Question

By joining the vertices of a 'n' sided polygon, pentagons are formed. Find the number of pentagons hence formed such that none of their side is common with the sides of the polygon.

Answer 1

I have solved this using x -sided polygonsa re fomrd from the vertices of n-sided polygon.
I will assume that the polygons have to be non-self-intersecting.

Number the vertices of the original polygon from 1 to N. Now, there are two possibilities. Either vertex 1 is part of the solution polygon or not.

If vertex 1 is part of the solution polygon, vertex 2 and vertex N cannot be. This means that x-1 vertices have to be chosen out of the remaining N-3 vertices such that no two are adjacent. The number of ways of choosing this is equal to the number of integer solutions of y1+y2+....yx=(N-3)-(x-1) with the additional constraints that y1,yx >= 0; y2,y3...yx-1 >=1. This is equal to the number of whole number solutions of y1+y2+..yx=(N-3)-(x-1)-(x-2). This is just (N-x-1)C(x-1).

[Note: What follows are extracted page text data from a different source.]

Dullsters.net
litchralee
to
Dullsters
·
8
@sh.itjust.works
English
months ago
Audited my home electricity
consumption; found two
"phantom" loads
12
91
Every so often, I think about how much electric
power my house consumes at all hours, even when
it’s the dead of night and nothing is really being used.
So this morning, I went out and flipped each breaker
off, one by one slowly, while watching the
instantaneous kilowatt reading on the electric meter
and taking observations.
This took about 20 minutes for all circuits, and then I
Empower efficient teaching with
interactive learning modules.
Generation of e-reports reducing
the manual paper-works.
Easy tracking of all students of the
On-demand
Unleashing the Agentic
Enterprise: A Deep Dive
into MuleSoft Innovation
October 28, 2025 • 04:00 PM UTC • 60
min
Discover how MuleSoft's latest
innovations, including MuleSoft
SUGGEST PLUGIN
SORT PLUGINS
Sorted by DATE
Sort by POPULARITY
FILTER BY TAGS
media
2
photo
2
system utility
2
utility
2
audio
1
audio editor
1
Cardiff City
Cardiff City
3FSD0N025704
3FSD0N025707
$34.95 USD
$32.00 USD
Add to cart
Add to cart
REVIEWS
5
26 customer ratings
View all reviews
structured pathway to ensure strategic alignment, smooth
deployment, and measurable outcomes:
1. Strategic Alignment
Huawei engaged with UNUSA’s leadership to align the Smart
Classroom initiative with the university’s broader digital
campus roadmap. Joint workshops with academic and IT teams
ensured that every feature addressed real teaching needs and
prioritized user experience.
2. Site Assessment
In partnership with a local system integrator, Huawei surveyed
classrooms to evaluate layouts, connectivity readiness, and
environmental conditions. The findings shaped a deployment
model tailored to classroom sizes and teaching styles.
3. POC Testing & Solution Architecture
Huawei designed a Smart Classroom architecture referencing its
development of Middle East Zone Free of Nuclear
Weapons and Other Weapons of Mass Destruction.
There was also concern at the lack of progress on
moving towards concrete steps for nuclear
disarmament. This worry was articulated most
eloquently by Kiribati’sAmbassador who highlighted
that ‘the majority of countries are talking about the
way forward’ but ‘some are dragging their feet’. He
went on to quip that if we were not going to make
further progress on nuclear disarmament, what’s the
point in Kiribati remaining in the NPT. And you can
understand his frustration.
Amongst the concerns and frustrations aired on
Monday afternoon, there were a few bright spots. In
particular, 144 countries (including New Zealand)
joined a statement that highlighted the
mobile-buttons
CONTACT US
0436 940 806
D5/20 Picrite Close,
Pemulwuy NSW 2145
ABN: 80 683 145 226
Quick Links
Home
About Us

If vertex 1 is not part of the solution polygon, we need to choose x vertices out of the remaining N-1 vertices under the same constraints. Following the same logic (or just a change of variables), we get the number of such polygons to be equal to (N-x)C(x).

But here given that x=5.
So, substitute x=5 in the equation.
(N-4)C4 + (N-5)C5 = (N-4)(N-5)(N-6)(N-7)[1/24 +(N-8)(N-9)/120 ]